The human is the dominant object of interest in the huge network of surveillance cameras deployed in buildings, airports, streets, and so on. The captured images and videos enable various applications such as face recognition, person re-identification, crowd and behavior analysis, etc. Certain applications, such as face recognition, rely on the specific facial characteristics associated with identifiable information - typical for biometrics problems. On the other hand, for a wide range of other applications, it is not necessary to access identifiable information on faces, yet the recording of faces arouses potential privacy concern from the general public. To address this concern, one possible solution is face de-identification, which aims to eliminate the identifiable information by modifying a face image while preserving data utility – a counter problem to biometrics.
We recognize the need of de-identifying a face image while preserving a large set of facial attributes. The proposed approach jointly models face de-identification and attribute preservation in a unified optimization framework. Specifically, a face image is represented by the shape and appearance parameters of AAM. We select k images that share the most similar attributes with those of a test image. We formulate an objective function and use gradient descent to learn the optimal weights for fusing k images. As shown in Fig. 1, given a test image, our method can change the identity of the subject while preserving as many attributes as possible.

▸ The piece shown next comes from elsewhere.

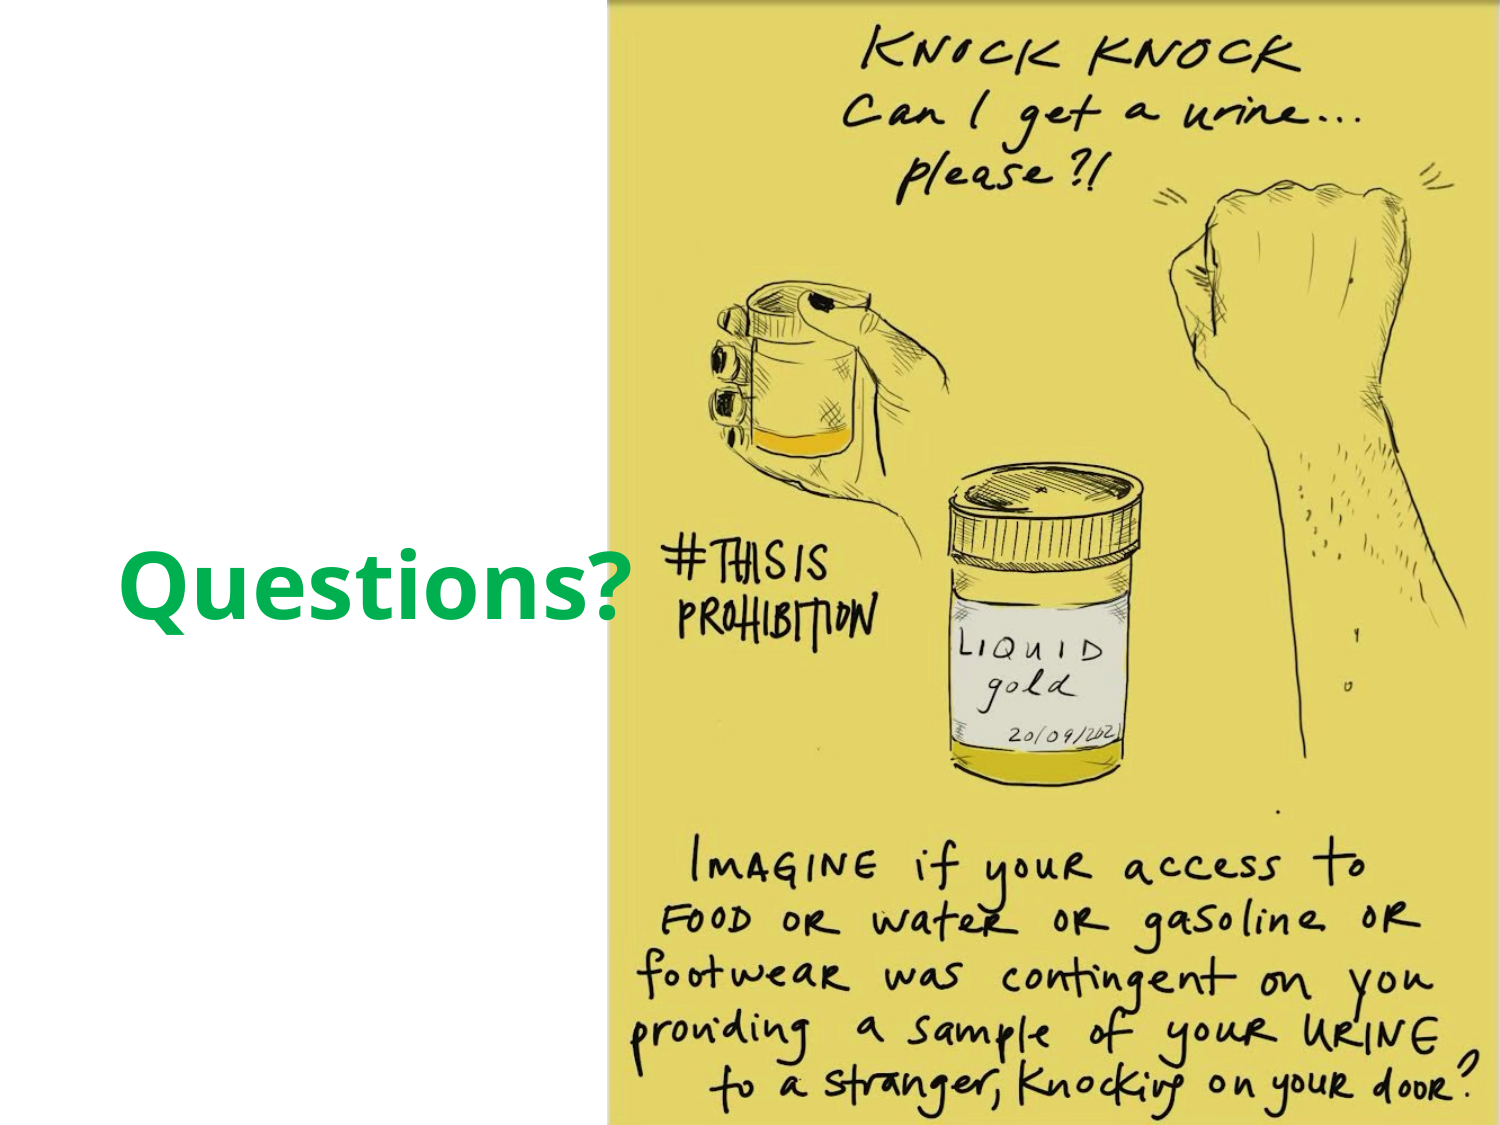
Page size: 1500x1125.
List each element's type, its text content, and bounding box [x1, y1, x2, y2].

As shown in Fig. 2, the proposed method mainly consists of two parts. First, an AAM model, a set of facial attribute classifiers, and a face verification classifier are learned. We apply these classifiers and model on the gallery set to compute the attributes, shape and appearance parameters of all images. Second, given a test image from the same set, we find the top k images that share the most number of similar attributes to those of the test image and save the corresponding shape and appearance parameters. Similar to k-Same-M algorithm, we update the image by linearly weighting the shape and appearance parameters of k images. Instead of applying a constant weight, we formulate an objective function to estimate the optimal weights such that the deidentified image and the original image will have as many common attributes as possible while being classified as two different subjects.